Париж. 10. VII. 1928
Мартын Расколинос*
В таверне Великого Тюренна погибший музыкант Росиньоль, старик с зеленым лицом и дремучей бородой, много лет тому назад спившийся неудачник, играл, как обычно, на гармонике; и Анюта Привлекательный танцевал с мечтательной Маргаритой все один и тот же танец; Анюта грустил и задумывался. Маргарита закрывала глаза, хозяин таверны читал Диккенса и безмолвно трясся от смеха – и все шло, как всегда; уже разгорался спор между двумя завсегдатаями таверны, из которых один был толстый, а другой худой, и худой каждый вечер упрекал толстого за безделье и называл его глупым пузырем; уже свирепела за стойкой суровая родственница хозяина, недавно приехавшая из провинции; уже плакал фистулой громадный Жан, грузчик с Центрального рынка; уже калека, прислуживающий посетителям, принес Росиньолю бутылку красного вина и каменный сандвич с лошадиным мясом; уже сестра Маргариты, Андрэ – с белой кожей и бешеными глазами, собиралась заказывать третий стакан кофе с коньяком; и, конечно, через две или три минуты завязалась бы ежедневная драка и еще через полчаса хозяин, отложив «Оливера Твиста», обходил бы гостей, собирая деньги за разбитую посуду и жалуясь на трудное ремесло, – как вдруг на пороге двери показался святой Мартын. Росиньоль тотчас прервал музыку, и в таверне наступила тишина; только газ шипел в белых лампах и хозяйский дог повизгивал под стойкой.

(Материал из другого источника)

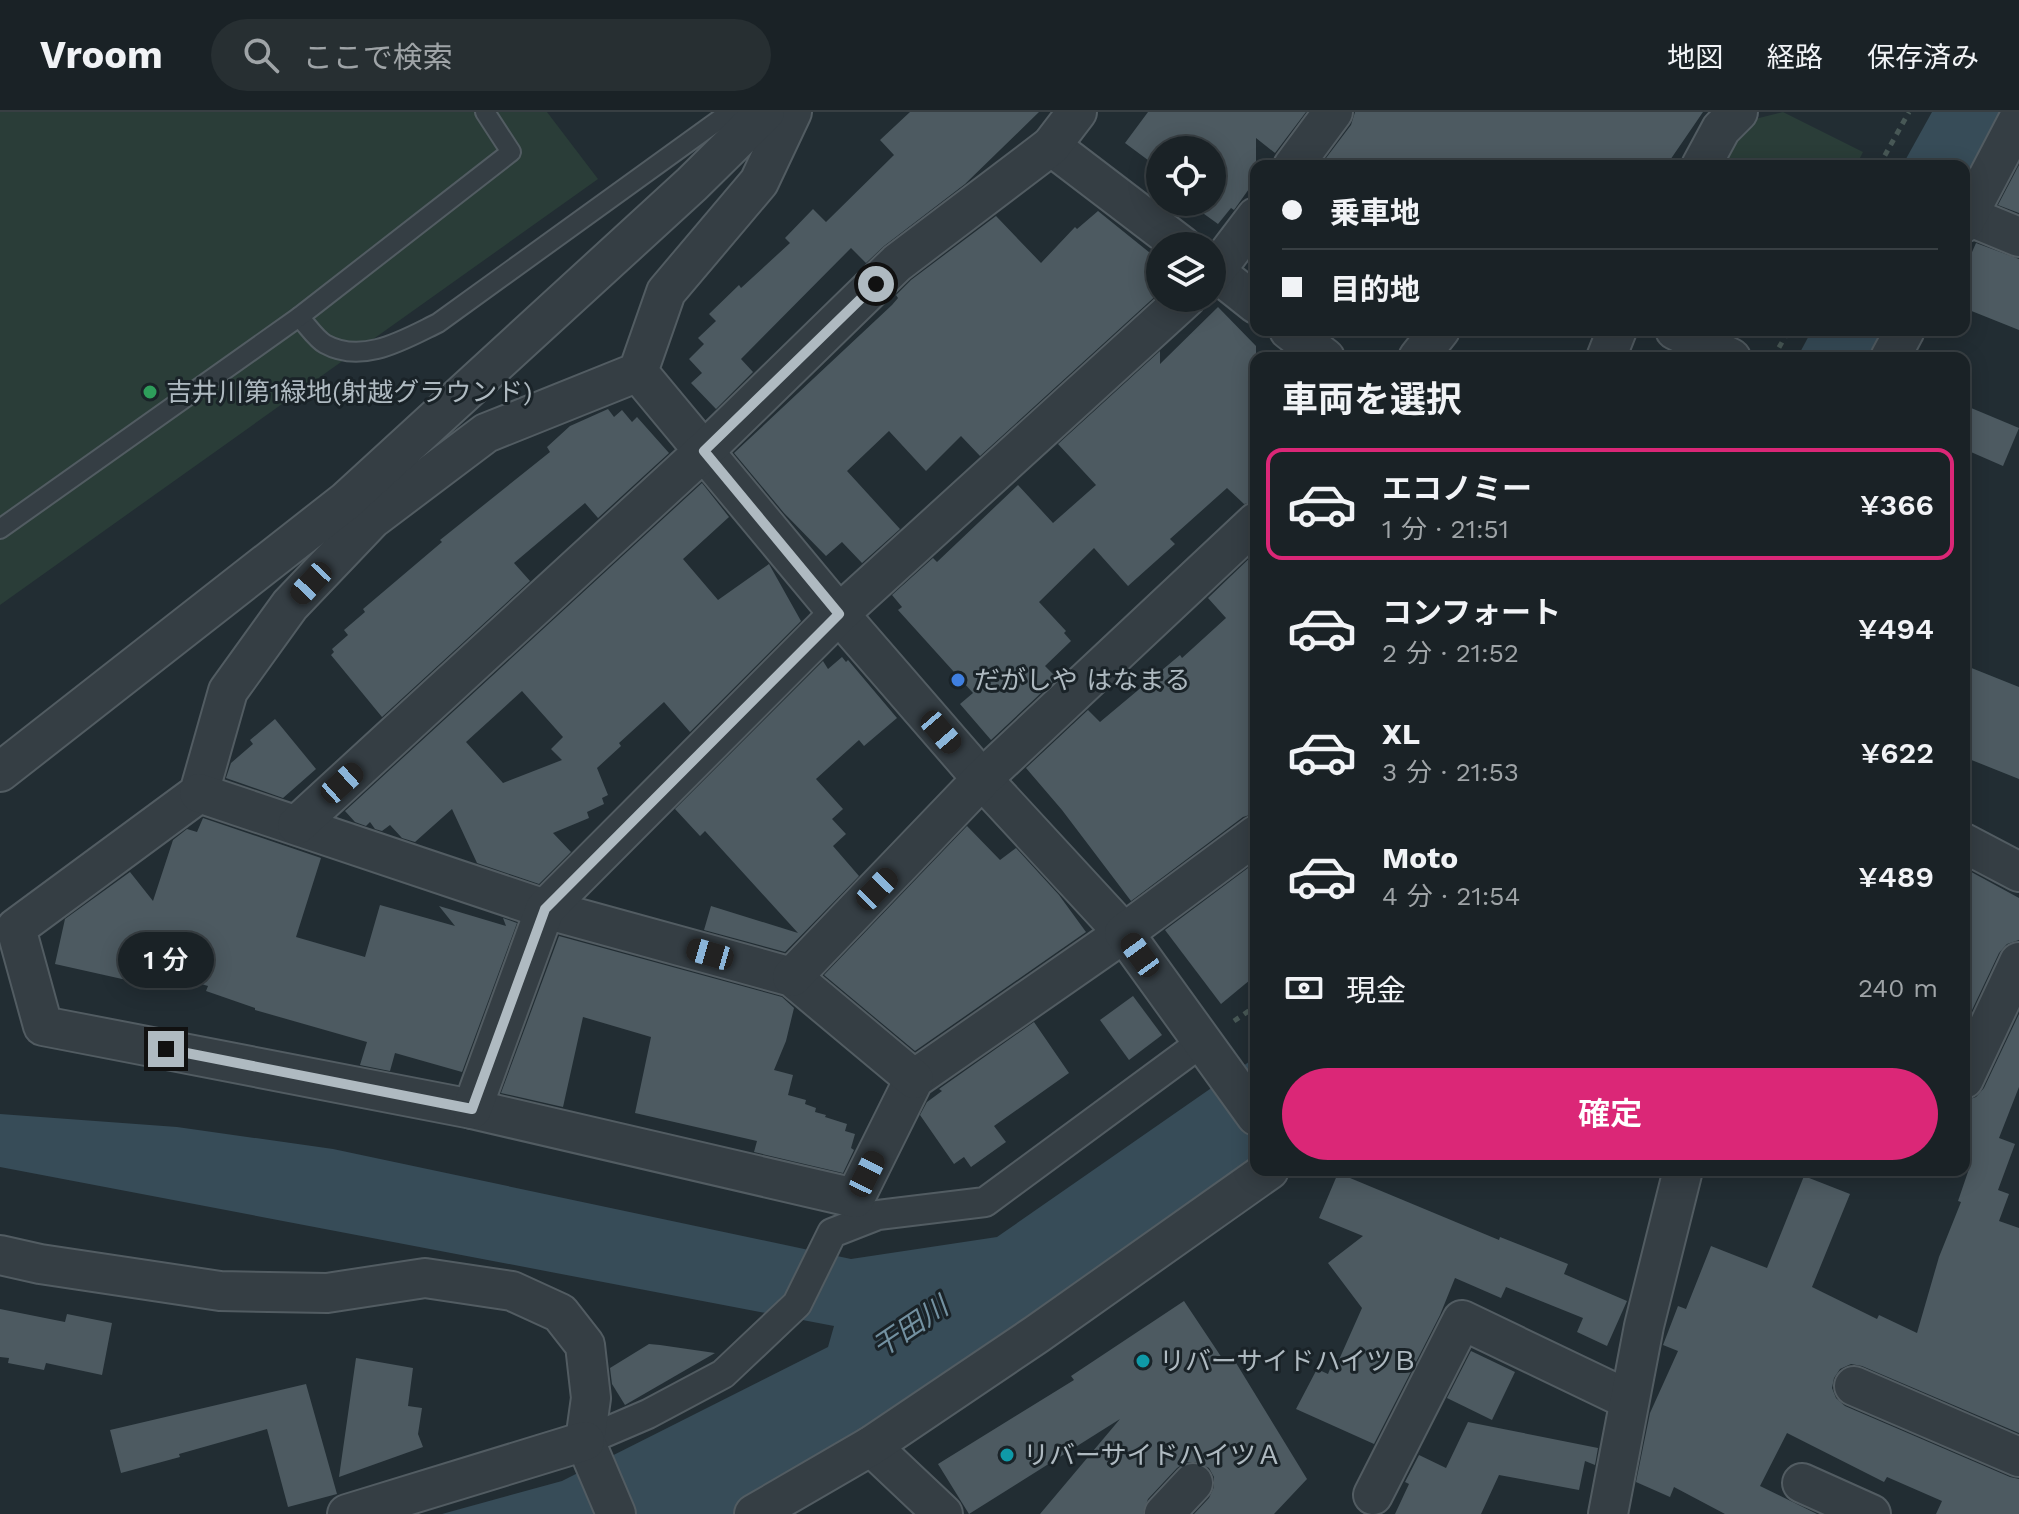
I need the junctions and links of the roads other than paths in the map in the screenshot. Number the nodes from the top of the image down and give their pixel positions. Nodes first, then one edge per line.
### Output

Святой был одет в новый черный костюм; на ногах его были шелковые носки нежного цвета, белая рубашка блестела; и только неожиданное выражение его маленьких глаз свидетельствовало о том, что состояние необыкновенного духовного напряжения, в котором он находился постоянно, сменилось внезапной усталостью и тоской. Он отозвал Анюту Привлекательного в сторону, сказал ему несколько слов и ушел; и шум в Великом Тюренне возобновился с прежней силой. Я сидел в углу один; свет лампы отражался в сладкой малиновой жидкости моего стакана. Я просидел довольно долго, думая о странной судьбе святого Мартына; и когда я ушел домой, на улицах уже гремели утренние грузовики и толпы нищих шли к площади Бастилии.
* * *
Мартын Расколинос не был, собственно говоря, юродивым; но сектантская, изуверская его кровь все же изредка давала себя чувствовать. Дед его был сначала раскольником-старообрядцем, потом хлыстом, сосланным на поселение; отец Мартына был пьяницей-столяром; матери Мартын не помнил. Он был тихим мальчиком, хилым, но живучим – и до пятнадцати лет почти ничем не отличался от своих сверстников. На шестнадцатом году его жизни, в воскресенье, в церкви с ним случился истерический припадок. С этого дня он стал еще тише, еще уединеннее, а через несколько месяцев сбежал из дому, поступил в монастырь и оставался в нем до революции.